§ Directions for this task
Below are some records. Reproduce them exactly from their first line through the line with "VAST 2.0（僅台式機上的VPAID 1.0）", inclusive.

§ Data under study
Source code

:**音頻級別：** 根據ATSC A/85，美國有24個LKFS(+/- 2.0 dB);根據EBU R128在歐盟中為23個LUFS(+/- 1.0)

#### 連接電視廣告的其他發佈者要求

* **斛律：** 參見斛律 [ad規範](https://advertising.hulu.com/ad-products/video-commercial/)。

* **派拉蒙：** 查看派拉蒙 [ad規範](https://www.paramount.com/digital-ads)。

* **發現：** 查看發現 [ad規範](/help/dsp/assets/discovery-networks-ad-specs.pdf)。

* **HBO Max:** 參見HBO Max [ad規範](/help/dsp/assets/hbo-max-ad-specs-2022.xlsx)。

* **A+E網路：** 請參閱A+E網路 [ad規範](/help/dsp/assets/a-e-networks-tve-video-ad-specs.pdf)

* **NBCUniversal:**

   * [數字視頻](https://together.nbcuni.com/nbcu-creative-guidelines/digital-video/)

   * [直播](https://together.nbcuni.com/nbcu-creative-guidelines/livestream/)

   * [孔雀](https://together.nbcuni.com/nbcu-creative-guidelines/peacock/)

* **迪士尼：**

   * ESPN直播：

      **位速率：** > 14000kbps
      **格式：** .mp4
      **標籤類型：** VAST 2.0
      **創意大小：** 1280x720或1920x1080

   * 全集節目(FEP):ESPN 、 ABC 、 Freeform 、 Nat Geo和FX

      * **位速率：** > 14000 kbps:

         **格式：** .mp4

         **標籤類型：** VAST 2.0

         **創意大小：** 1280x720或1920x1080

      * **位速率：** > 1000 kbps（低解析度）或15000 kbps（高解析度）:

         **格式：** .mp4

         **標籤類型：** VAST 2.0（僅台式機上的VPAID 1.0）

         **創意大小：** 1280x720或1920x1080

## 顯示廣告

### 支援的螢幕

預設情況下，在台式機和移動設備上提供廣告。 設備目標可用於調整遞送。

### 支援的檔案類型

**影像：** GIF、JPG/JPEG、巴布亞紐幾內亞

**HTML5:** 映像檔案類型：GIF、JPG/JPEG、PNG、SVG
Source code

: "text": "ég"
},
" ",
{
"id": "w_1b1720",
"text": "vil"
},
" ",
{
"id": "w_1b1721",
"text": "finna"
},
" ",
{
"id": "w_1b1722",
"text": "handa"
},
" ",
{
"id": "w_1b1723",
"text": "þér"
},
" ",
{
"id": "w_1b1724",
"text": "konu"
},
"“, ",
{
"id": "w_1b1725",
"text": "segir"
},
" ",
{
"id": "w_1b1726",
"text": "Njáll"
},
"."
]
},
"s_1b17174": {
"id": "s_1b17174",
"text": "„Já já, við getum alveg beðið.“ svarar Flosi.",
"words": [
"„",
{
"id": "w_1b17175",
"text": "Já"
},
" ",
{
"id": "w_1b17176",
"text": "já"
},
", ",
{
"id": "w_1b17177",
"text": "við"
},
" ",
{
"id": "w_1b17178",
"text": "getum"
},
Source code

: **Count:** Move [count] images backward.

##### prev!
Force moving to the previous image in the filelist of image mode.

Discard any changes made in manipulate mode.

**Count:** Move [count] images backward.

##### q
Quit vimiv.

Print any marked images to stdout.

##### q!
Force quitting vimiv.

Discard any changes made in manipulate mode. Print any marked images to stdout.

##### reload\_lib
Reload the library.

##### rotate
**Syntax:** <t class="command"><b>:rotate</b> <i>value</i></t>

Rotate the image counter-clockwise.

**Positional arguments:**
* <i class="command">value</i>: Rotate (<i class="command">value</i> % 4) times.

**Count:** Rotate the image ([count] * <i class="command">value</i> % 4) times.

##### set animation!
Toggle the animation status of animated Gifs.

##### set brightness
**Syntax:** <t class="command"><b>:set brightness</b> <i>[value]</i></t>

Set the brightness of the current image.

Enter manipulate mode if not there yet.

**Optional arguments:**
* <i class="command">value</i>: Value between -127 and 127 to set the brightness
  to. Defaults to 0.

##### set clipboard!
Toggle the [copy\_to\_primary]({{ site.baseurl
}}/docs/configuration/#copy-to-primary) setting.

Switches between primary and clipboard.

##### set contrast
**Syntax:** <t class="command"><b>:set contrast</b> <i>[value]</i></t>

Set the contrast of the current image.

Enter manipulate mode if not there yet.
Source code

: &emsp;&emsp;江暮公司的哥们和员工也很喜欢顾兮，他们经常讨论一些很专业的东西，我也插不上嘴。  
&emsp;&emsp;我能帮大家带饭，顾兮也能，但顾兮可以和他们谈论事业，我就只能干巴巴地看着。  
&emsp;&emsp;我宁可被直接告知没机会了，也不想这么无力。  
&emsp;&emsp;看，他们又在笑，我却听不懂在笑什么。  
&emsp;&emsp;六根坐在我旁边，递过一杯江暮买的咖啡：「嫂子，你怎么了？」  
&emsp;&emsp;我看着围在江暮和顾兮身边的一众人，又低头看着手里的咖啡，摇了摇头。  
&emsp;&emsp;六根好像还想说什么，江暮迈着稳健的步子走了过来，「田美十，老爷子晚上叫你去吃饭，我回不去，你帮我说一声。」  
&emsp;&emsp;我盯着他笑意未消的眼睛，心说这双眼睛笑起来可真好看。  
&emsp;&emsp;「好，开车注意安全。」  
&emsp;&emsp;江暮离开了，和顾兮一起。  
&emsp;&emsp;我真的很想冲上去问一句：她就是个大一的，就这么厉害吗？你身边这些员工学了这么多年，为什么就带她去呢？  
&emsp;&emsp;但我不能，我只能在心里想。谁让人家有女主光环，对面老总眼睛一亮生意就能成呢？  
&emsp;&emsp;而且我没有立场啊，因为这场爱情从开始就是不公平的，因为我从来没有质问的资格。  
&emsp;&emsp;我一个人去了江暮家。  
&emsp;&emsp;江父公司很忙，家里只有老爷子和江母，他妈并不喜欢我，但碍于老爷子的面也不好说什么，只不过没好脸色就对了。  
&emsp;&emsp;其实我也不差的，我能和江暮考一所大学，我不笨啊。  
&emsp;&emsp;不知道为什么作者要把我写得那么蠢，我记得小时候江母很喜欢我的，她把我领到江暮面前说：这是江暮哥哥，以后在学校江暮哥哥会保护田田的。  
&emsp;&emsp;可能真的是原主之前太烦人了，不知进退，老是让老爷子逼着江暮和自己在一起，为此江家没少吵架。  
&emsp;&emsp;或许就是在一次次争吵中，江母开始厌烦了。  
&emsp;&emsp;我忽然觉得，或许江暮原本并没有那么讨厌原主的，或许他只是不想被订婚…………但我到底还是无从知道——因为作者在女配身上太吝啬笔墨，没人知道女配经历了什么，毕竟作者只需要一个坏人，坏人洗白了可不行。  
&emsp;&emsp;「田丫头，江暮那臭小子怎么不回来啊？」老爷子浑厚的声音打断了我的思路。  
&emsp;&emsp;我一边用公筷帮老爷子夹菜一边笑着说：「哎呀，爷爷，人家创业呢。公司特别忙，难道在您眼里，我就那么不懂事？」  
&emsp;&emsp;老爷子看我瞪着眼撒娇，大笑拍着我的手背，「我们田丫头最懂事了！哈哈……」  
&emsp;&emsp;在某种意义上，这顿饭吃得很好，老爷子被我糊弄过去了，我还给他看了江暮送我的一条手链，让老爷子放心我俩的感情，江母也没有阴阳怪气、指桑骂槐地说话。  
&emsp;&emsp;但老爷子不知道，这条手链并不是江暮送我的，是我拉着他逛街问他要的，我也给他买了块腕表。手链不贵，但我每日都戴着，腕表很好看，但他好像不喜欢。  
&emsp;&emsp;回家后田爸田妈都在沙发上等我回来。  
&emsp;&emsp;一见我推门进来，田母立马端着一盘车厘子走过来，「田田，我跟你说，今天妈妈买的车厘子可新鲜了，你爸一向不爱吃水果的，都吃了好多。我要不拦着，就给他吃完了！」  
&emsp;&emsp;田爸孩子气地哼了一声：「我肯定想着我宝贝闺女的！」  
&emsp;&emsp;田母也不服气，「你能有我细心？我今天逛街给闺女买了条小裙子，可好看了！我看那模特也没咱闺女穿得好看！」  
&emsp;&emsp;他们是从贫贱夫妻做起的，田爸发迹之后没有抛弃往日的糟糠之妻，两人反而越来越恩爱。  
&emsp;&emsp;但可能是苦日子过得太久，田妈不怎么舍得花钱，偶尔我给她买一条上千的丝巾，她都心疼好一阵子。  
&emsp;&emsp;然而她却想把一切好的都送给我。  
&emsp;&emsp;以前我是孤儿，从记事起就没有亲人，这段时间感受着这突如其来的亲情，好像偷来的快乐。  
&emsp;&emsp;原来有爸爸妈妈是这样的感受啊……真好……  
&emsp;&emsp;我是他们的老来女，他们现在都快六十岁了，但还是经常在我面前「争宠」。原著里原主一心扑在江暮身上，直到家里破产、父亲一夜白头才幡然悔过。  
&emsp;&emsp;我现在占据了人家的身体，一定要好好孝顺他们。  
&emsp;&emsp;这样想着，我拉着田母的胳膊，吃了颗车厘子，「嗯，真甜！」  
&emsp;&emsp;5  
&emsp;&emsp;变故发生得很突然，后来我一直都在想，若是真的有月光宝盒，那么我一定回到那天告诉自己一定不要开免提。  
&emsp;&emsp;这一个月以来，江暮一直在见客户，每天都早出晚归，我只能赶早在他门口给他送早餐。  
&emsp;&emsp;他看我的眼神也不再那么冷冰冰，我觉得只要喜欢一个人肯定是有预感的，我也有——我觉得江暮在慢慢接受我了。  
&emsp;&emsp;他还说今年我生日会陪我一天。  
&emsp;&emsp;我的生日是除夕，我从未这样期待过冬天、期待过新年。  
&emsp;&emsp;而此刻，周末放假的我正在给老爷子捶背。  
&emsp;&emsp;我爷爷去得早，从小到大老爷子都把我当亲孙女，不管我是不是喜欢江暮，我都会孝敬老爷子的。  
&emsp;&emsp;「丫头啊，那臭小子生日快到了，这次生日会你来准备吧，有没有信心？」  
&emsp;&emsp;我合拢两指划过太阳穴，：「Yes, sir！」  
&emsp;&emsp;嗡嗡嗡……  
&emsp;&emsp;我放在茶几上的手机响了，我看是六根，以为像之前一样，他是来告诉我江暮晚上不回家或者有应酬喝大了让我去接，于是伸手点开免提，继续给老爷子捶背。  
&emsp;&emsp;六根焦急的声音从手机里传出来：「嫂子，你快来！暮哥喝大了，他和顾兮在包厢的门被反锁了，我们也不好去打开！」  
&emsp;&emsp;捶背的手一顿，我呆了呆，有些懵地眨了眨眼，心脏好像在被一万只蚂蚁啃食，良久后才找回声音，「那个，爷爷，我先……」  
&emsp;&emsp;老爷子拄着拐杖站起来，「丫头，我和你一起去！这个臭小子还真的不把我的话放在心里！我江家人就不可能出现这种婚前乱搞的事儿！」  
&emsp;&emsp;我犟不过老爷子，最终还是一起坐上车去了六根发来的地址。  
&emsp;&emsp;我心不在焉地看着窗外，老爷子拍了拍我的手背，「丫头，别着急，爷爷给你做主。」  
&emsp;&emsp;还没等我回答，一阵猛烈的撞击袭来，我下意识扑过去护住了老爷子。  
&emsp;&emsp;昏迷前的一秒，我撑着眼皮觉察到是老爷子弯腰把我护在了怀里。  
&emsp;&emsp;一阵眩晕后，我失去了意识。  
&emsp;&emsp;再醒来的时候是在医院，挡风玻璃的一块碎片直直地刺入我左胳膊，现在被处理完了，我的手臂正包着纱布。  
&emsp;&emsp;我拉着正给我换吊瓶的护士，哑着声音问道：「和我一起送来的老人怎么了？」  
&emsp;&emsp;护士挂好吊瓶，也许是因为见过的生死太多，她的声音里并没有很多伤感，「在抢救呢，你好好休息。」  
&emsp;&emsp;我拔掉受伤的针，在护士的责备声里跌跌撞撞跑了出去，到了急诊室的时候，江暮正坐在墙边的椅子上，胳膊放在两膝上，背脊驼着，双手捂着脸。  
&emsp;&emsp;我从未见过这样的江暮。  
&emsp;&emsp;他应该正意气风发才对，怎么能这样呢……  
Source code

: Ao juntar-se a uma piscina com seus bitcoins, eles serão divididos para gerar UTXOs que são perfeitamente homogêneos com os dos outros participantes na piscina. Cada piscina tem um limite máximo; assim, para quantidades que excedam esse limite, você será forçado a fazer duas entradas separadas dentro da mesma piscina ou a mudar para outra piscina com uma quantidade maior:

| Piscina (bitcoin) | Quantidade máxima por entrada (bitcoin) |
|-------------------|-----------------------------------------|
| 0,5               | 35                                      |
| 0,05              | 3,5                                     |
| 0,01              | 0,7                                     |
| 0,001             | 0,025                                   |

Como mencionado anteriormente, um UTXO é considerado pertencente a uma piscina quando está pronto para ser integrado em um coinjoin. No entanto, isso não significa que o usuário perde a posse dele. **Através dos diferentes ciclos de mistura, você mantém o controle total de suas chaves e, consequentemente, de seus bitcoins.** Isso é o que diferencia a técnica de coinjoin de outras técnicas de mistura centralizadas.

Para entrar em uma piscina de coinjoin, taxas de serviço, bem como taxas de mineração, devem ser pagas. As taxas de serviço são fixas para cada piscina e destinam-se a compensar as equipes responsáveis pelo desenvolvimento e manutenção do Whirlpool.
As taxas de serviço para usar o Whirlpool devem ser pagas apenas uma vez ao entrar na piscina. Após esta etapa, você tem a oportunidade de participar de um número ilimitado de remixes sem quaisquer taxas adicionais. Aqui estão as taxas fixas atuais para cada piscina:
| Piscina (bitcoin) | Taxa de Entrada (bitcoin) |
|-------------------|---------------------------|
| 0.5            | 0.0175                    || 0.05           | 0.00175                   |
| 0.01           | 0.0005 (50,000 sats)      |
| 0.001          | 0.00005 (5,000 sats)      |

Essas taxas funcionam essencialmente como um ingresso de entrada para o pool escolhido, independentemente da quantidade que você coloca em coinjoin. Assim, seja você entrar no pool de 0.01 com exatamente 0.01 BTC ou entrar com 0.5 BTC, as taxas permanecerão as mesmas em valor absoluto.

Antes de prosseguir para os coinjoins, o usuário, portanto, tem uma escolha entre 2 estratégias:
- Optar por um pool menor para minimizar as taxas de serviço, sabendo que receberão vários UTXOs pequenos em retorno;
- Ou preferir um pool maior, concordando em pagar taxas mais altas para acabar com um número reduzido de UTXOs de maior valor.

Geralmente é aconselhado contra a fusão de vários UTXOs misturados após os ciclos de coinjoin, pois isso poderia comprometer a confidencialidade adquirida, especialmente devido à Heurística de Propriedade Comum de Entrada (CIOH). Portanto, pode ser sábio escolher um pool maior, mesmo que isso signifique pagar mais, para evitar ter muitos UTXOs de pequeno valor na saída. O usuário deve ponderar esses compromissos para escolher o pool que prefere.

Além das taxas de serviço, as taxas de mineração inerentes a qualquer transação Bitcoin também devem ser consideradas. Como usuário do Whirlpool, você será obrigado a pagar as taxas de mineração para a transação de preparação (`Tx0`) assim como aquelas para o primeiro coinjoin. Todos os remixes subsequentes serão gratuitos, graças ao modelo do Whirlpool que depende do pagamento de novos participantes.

§ Exercise solution
Source code

:**音頻級別：** 根據ATSC A/85，美國有24個LKFS(+/- 2.0 dB);根據EBU R128在歐盟中為23個LUFS(+/- 1.0)

#### 連接電視廣告的其他發佈者要求

* **斛律：** 參見斛律 [ad規範](https://advertising.hulu.com/ad-products/video-commercial/)。

* **派拉蒙：** 查看派拉蒙 [ad規範](https://www.paramount.com/digital-ads)。

* **發現：** 查看發現 [ad規範](/help/dsp/assets/discovery-networks-ad-specs.pdf)。

* **HBO Max:** 參見HBO Max [ad規範](/help/dsp/assets/hbo-max-ad-specs-2022.xlsx)。

* **A+E網路：** 請參閱A+E網路 [ad規範](/help/dsp/assets/a-e-networks-tve-video-ad-specs.pdf)

* **NBCUniversal:**

   * [數字視頻](https://together.nbcuni.com/nbcu-creative-guidelines/digital-video/)

   * [直播](https://together.nbcuni.com/nbcu-creative-guidelines/livestream/)

   * [孔雀](https://together.nbcuni.com/nbcu-creative-guidelines/peacock/)

* **迪士尼：**

   * ESPN直播：

      **位速率：** > 14000kbps
      **格式：** .mp4
      **標籤類型：** VAST 2.0
      **創意大小：** 1280x720或1920x1080

   * 全集節目(FEP):ESPN 、 ABC 、 Freeform 、 Nat Geo和FX

      * **位速率：** > 14000 kbps:

         **格式：** .mp4

         **標籤類型：** VAST 2.0

         **創意大小：** 1280x720或1920x1080

      * **位速率：** > 1000 kbps（低解析度）或15000 kbps（高解析度）:

         **格式：** .mp4

         **標籤類型：** VAST 2.0（僅台式機上的VPAID 1.0）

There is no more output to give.